**DATA FOR THIS EXERCISE**
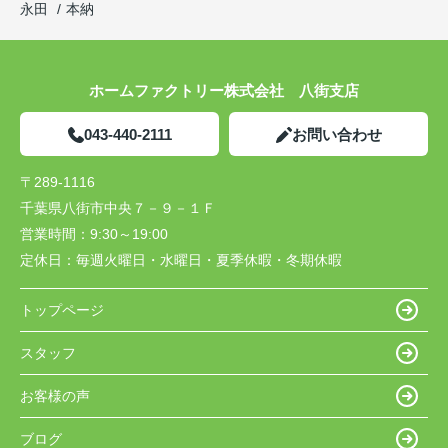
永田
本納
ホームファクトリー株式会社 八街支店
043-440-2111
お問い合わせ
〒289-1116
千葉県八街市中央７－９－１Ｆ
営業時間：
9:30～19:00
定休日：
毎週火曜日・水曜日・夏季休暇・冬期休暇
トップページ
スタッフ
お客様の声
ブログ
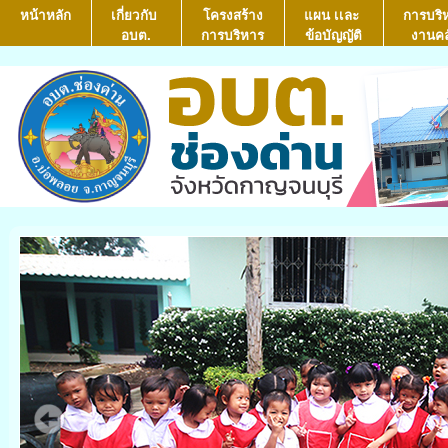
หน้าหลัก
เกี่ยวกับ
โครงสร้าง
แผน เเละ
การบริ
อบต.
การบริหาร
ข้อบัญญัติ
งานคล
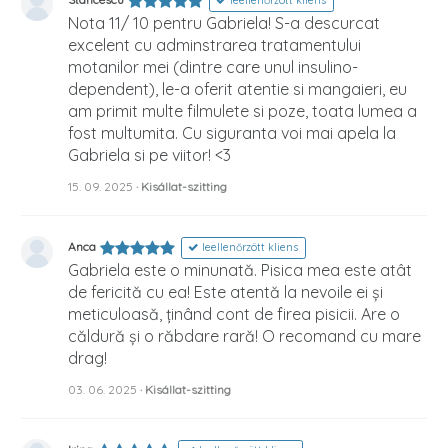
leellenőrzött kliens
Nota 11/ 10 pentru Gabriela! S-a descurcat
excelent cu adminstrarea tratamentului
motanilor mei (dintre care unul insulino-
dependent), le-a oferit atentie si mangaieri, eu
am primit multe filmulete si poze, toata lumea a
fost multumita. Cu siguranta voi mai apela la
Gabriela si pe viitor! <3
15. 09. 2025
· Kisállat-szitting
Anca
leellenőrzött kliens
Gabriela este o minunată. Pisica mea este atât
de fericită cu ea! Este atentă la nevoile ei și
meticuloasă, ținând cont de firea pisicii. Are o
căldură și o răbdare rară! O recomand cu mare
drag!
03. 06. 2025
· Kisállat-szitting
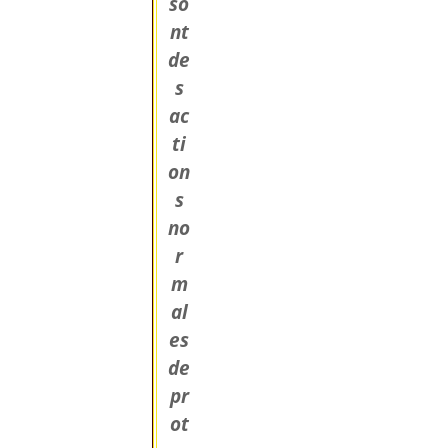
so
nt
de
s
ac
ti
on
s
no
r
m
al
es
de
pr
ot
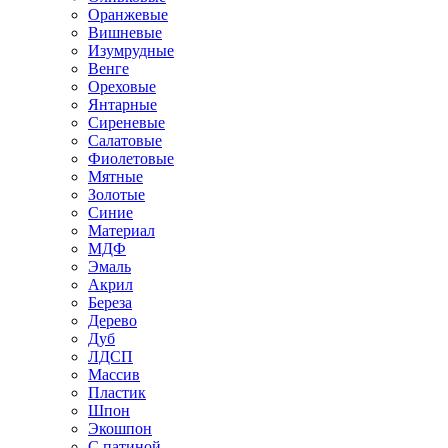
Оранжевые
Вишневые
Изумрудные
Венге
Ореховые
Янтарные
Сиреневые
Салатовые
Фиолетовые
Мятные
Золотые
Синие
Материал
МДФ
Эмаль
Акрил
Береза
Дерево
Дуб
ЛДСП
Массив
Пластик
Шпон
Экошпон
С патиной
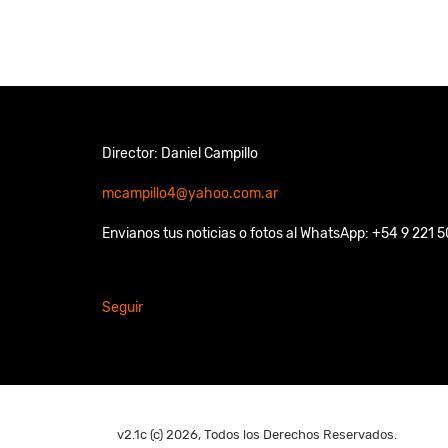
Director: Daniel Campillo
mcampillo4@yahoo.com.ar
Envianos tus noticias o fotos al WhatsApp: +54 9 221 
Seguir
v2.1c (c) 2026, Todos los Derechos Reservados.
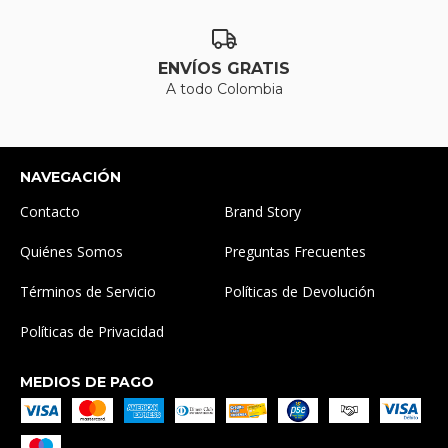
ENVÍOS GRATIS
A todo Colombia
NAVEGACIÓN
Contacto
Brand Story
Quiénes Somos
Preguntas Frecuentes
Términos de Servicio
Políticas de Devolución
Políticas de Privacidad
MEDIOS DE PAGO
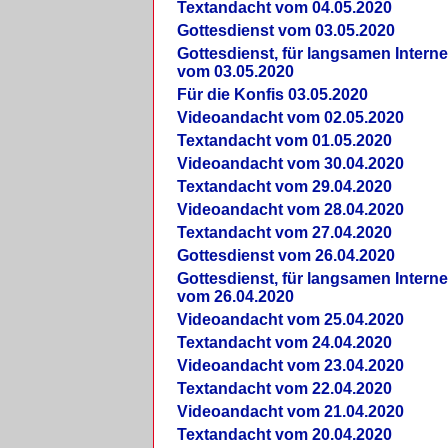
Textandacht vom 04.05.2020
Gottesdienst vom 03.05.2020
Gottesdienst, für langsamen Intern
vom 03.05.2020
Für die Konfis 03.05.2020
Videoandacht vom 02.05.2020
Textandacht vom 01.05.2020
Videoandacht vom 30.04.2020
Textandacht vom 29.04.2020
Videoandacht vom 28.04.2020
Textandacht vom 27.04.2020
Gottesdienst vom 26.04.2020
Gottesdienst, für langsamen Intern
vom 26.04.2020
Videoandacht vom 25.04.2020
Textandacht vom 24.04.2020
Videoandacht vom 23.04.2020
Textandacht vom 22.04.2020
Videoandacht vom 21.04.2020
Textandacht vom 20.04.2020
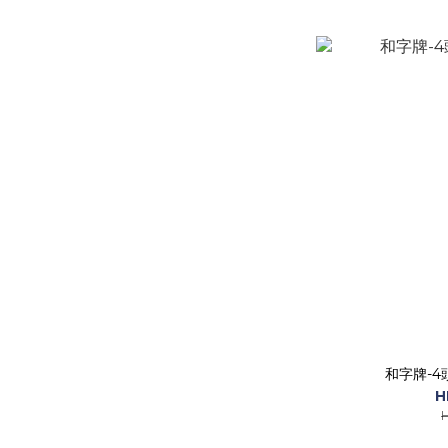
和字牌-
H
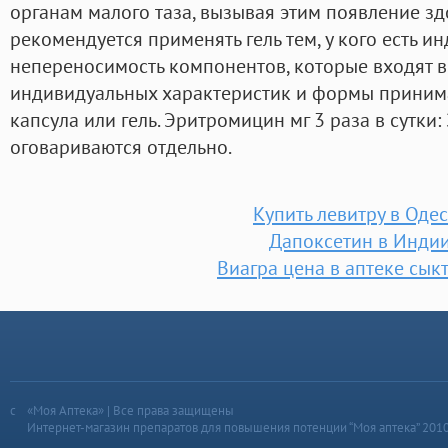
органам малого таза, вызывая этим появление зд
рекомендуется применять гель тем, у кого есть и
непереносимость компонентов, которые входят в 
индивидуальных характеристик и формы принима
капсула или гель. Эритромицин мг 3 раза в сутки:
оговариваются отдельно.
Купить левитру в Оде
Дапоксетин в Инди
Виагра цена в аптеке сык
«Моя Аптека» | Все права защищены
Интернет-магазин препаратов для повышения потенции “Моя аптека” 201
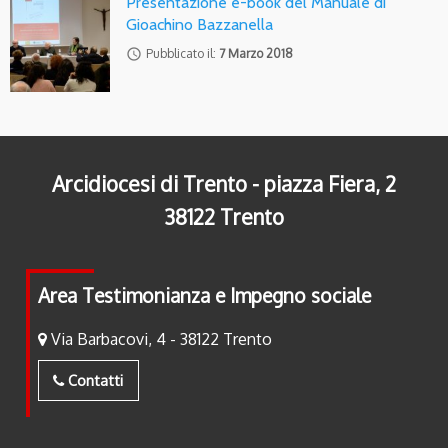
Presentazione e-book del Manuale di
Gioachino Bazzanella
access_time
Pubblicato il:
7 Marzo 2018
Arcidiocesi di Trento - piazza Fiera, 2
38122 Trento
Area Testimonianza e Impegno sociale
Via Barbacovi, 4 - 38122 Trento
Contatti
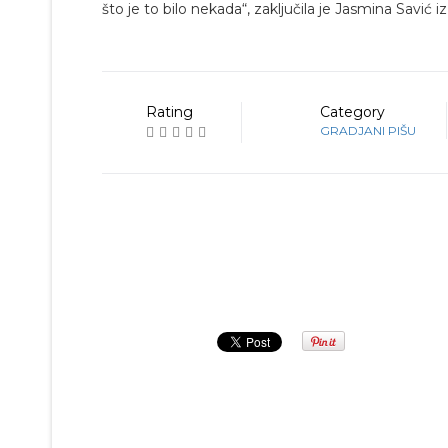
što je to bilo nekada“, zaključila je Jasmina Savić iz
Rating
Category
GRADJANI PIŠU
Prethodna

...

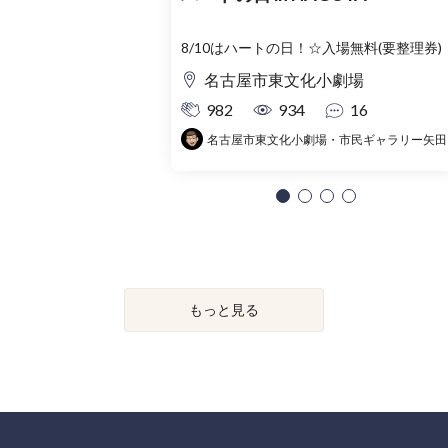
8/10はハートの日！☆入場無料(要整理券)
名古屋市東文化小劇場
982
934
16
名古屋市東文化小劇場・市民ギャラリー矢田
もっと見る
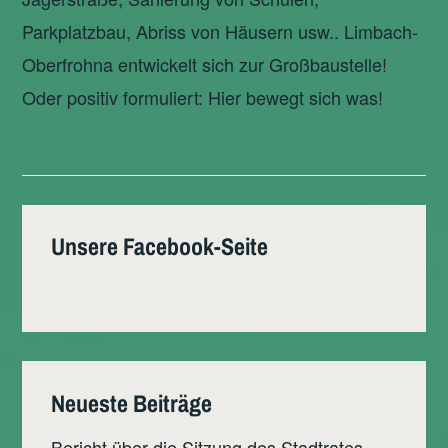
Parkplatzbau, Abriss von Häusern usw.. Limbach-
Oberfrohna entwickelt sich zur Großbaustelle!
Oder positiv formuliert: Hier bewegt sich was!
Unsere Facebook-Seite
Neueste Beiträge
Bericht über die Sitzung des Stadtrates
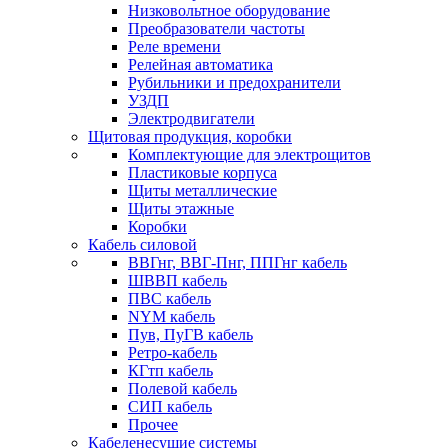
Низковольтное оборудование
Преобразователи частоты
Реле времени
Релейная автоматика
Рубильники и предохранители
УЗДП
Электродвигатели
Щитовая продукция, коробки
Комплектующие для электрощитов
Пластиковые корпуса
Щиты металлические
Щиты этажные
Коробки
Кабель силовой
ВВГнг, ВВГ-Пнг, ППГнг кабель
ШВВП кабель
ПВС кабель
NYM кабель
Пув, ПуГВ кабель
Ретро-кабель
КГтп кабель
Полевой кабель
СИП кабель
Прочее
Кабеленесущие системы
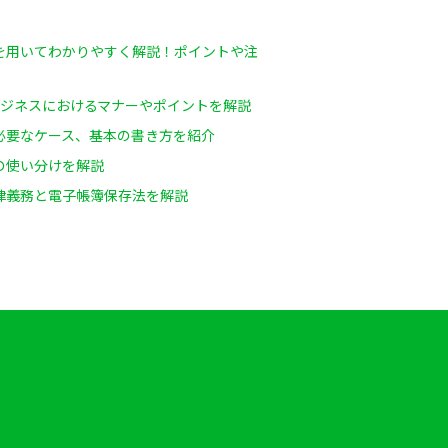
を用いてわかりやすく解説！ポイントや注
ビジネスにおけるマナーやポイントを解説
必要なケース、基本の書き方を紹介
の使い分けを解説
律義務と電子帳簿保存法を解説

==

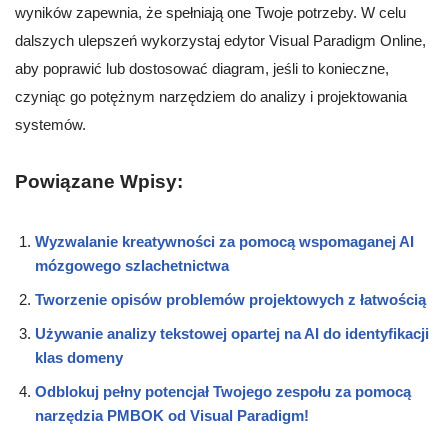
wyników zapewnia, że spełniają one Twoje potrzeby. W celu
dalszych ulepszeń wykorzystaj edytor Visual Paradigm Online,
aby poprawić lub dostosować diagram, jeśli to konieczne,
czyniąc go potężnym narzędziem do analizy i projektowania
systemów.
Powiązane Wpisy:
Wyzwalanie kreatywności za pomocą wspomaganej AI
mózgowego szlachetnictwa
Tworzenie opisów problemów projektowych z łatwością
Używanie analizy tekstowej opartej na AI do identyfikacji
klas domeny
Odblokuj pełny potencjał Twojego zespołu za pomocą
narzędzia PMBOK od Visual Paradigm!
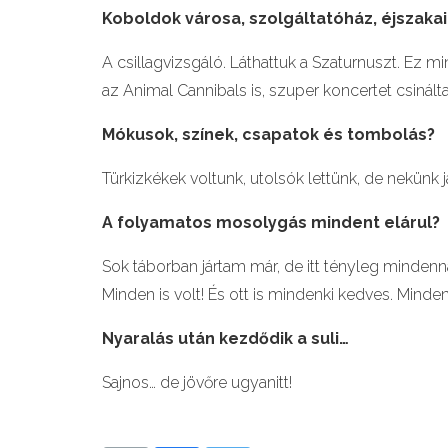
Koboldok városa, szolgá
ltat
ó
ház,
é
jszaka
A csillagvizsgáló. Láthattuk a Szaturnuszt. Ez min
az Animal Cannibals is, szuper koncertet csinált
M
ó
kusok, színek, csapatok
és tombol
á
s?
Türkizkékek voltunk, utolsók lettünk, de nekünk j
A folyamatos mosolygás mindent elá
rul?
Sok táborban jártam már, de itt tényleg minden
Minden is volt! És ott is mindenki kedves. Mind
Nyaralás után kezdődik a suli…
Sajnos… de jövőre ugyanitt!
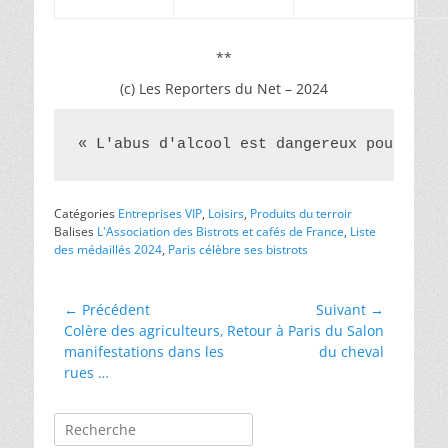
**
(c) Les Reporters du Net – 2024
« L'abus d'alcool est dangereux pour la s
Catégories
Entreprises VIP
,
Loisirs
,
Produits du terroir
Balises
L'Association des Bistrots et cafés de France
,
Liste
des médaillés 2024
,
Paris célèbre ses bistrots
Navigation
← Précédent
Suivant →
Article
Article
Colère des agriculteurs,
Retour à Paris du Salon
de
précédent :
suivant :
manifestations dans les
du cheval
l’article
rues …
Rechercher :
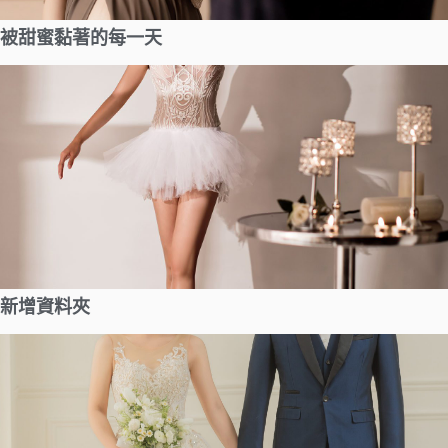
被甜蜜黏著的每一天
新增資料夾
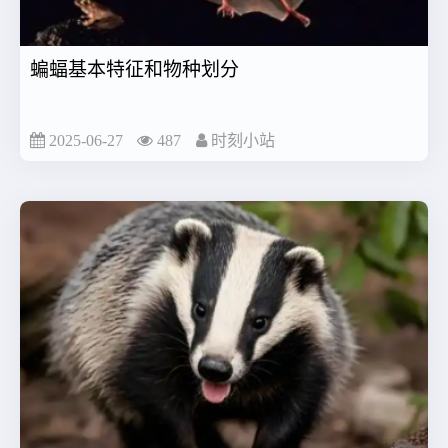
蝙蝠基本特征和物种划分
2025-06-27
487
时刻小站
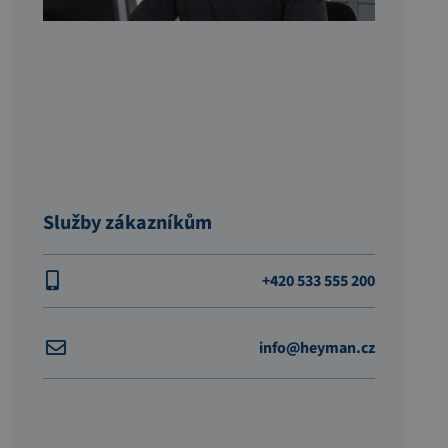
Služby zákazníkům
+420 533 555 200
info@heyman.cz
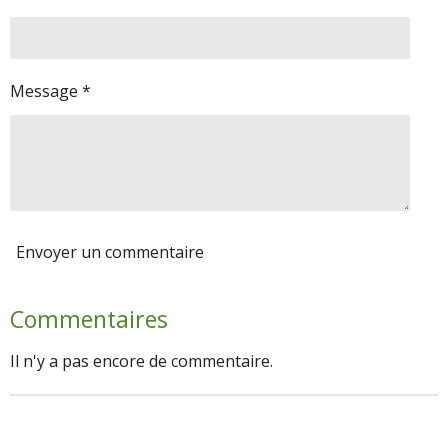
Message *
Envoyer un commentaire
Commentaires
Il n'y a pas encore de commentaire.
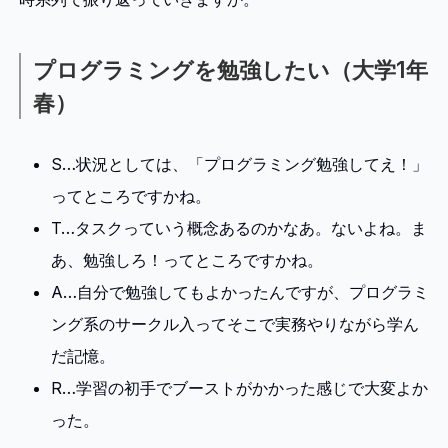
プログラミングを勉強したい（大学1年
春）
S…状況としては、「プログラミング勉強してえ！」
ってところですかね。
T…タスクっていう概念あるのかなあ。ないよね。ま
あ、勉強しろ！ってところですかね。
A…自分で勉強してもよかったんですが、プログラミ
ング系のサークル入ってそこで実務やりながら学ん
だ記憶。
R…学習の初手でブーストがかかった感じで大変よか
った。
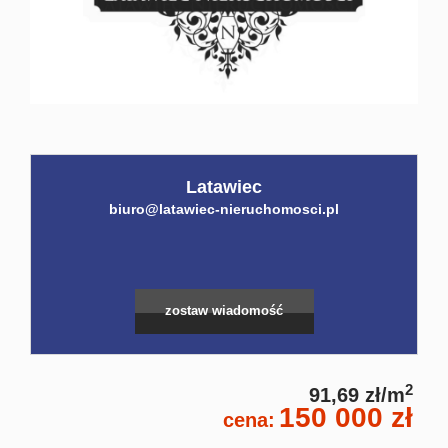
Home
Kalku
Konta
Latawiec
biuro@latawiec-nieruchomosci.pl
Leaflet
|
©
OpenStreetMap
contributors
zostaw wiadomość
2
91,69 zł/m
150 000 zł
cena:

**ACTIVITY**
Please give the lines of the listing again, starting with the line containing "Низковольтное оборудование" and going on through the line containing "Кабеленесущие системы", but change "Прочее" to "Другое" and leave all else as it is.

**EXERCISE RESULT**
Низковольтное оборудование
Преобразователи частоты
Реле времени
Релейная автоматика
Рубильники и предохранители
УЗДП
Электродвигатели
Щитовая продукция, коробки
Комплектующие для электрощитов
Пластиковые корпуса
Щиты металлические
Щиты этажные
Коробки
Кабель силовой
ВВГнг, ВВГ-Пнг, ППГнг кабель
ШВВП кабель
ПВС кабель
NYM кабель
Пув, ПуГВ кабель
Ретро-кабель
КГтп кабель
Полевой кабель
СИП кабель
Другое
Кабеленесущие системы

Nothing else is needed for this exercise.